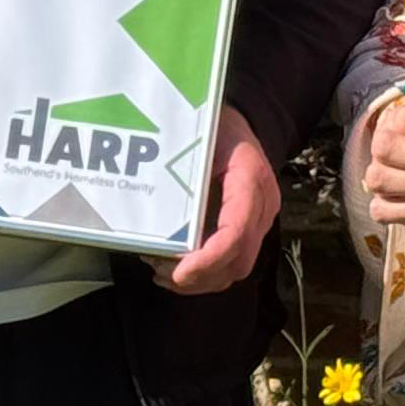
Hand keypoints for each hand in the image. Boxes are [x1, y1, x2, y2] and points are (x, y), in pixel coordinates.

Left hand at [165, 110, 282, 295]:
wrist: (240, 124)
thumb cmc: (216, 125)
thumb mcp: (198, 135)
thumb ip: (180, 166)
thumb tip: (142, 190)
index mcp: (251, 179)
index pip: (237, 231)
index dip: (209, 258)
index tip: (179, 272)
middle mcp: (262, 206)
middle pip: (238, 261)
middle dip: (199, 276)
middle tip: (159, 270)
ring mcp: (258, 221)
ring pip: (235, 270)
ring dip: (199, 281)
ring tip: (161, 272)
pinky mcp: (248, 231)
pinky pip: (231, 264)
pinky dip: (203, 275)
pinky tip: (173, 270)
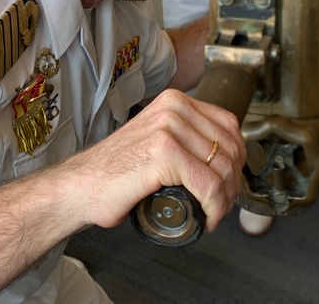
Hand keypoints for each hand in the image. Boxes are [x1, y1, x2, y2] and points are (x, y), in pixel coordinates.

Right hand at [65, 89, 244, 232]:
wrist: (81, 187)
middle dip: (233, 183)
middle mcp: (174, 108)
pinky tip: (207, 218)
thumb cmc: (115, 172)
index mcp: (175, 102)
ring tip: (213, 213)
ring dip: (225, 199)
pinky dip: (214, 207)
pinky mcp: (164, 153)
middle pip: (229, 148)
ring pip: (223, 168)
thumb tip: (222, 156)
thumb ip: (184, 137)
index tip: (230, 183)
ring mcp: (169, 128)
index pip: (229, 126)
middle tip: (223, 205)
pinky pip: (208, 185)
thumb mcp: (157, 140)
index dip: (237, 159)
_ _ _ _ _ _ _
▶ _Work to complete_
Copy out each line of the entries that holds "index".

▶ _Answer section_
index mcp: (251, 179)
index pip: (237, 231)
index dip: (209, 258)
index tip: (179, 272)
index mcp: (175, 102)
index tip: (230, 183)
index pip: (229, 126)
index dip: (237, 159)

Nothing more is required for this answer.